On the contrary, their year-long resistance in the face of the terrible hardship and adversity that Annette Needham, a miner's wife from Rainworth in Nottinghamshire, so vividly describes, demonstrated the meaning of the values of solidarity, collectivism, loyalty and mutuality to the rest of the world. The miners lost the strike but they had made history. Their struggle to defend their industry and their communities had earned them their place alongside the Chartists, the Levellers, the demonstrators at Peterloo, and the Jarrow marchers of 1936 in the annals of English radicalism.

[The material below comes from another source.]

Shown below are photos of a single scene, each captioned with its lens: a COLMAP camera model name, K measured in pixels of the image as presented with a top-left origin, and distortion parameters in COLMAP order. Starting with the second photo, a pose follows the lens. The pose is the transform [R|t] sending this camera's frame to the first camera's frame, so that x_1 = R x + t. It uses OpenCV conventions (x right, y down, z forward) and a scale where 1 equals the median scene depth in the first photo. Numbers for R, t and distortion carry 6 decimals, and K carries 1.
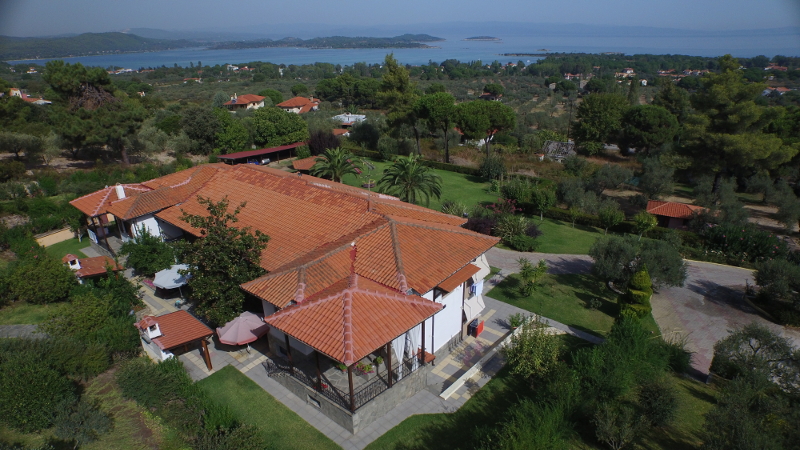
lens RADIAL K [[465.9, 0, 400.0], [0, 465.9, 225.0], [0, 0, 1]] dist [-0.123323, 0.090142]
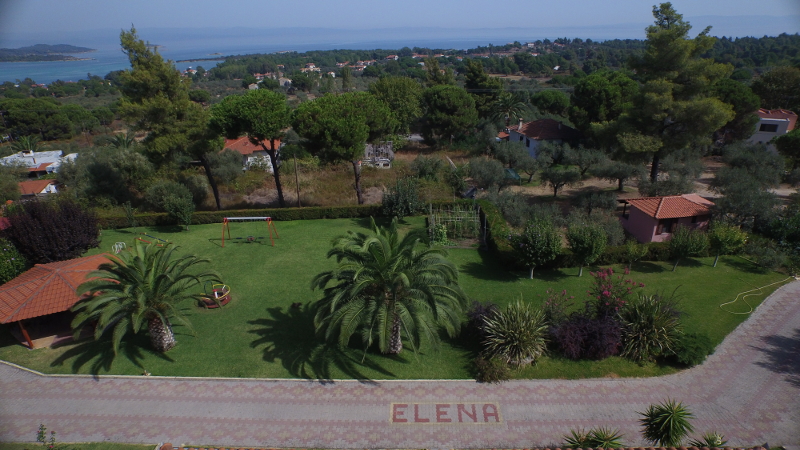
lens RADIAL K [[465.9, 0, 400.0], [0, 465.9, 225.0], [0, 0, 1]] dist [-0.123323, 0.090142]
pose [[0.790565, -0.245200, 0.561145, -0.229874], [0.248971, 0.965883, 0.071295, -0.207541], [-0.559482, 0.083346, 0.824641, 0.766069]]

In 1984 there were 181 working coal mines employing 180,000 miners. The closure of Thoresby, the last working pit in Nottinghamshire, in July 2015 leaving Kellingley in Yorkshire, which closed in December 2015,  as the only deep mine in the country effectively brought the British coal mining industry to an end. While there has been some social renewal in the smaller mining districts (Leicestershire, Warwickshire and Staffordshire, in particular), exceptionally high unemployment across the coalfields as a whole - there are now 50 jobs for every 100 residents of working age and 41 in South Wales - and the prevalence of welfare benefits, mental health problems, and alcohol and drug dependency where there was once social cohesion, reveals the significance of the miners’ struggle anew.

Britain in the twenty-first century and before the strike are two very different places; not least because of the haemorrhaging of trade union membership after the miners’ defeat.

Mary Joannou of the Anglia Ruskin University Labour History Research Unit.